- Required action -
Return each line below that contains the word "Twitter".

........

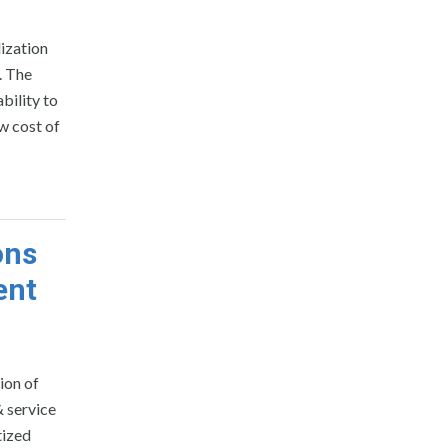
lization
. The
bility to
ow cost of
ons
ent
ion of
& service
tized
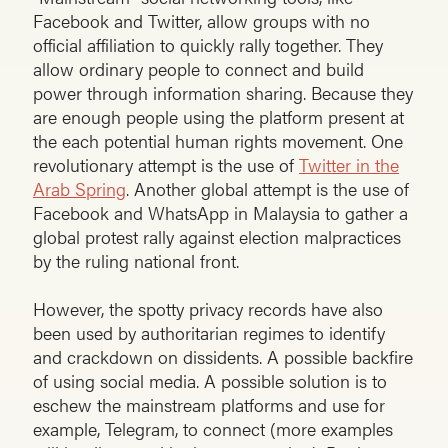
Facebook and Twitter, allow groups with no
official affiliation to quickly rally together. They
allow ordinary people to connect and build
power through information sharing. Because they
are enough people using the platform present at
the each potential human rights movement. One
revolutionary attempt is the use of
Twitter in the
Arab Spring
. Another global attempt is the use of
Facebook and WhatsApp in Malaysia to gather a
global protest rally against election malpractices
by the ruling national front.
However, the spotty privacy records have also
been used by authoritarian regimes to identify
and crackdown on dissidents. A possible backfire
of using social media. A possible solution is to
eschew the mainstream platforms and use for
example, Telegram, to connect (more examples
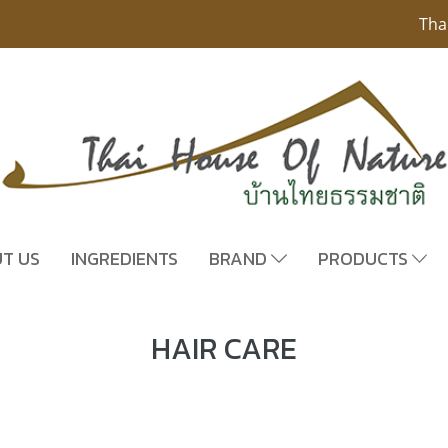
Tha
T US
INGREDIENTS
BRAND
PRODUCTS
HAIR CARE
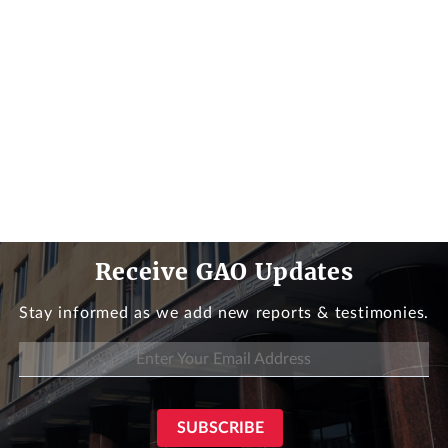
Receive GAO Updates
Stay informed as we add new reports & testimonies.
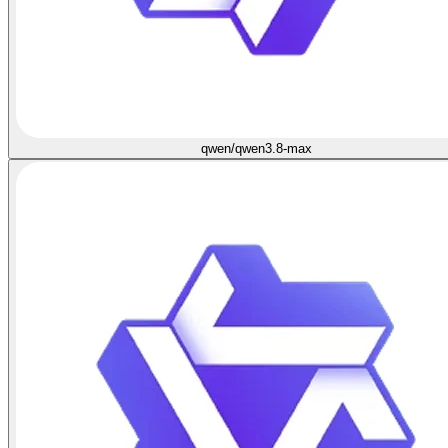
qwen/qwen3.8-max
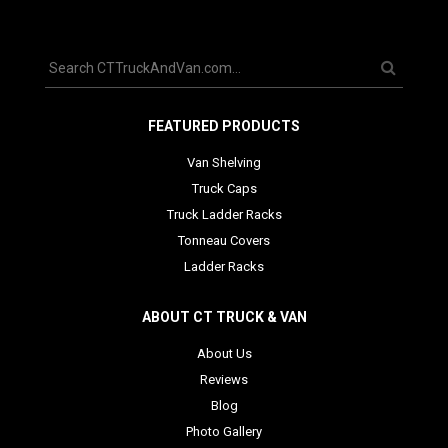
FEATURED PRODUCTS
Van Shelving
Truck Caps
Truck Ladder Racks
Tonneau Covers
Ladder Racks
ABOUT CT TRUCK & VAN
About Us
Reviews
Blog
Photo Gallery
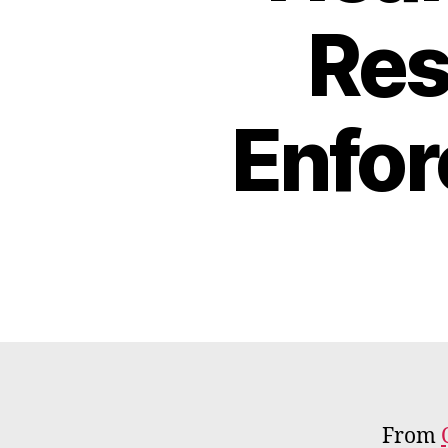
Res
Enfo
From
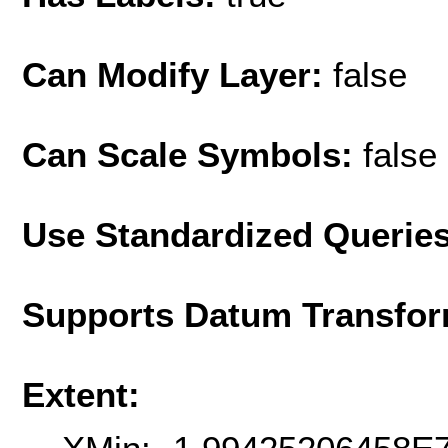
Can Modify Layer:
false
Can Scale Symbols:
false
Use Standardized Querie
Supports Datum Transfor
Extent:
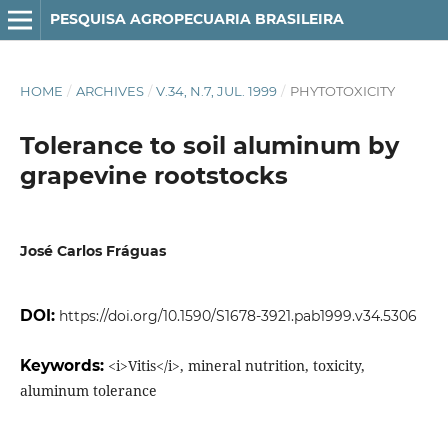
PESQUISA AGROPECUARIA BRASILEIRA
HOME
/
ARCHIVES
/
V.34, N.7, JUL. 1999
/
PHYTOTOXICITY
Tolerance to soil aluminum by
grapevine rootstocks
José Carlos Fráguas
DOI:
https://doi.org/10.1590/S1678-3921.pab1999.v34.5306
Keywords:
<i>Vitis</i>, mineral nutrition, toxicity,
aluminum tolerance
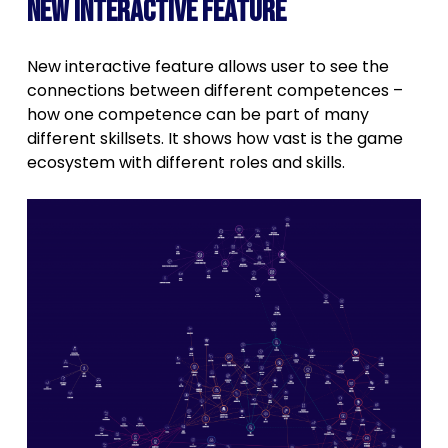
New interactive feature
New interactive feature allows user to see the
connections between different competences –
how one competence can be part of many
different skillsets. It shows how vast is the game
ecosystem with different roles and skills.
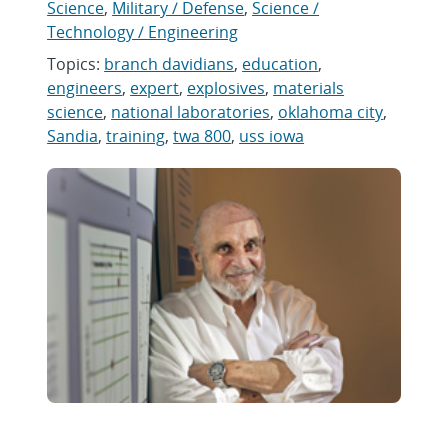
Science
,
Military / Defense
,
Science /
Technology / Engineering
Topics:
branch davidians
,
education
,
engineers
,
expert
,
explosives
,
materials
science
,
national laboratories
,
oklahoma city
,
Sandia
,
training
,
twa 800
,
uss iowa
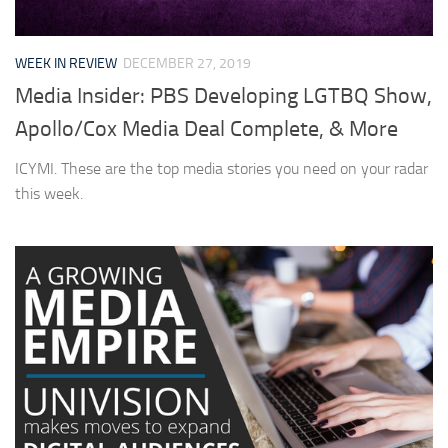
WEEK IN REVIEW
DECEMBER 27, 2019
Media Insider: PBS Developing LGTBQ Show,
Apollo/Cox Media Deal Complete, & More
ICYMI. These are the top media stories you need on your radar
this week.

........

- Task output -
Facebook and Twitter, allow groups with no
Twitter in the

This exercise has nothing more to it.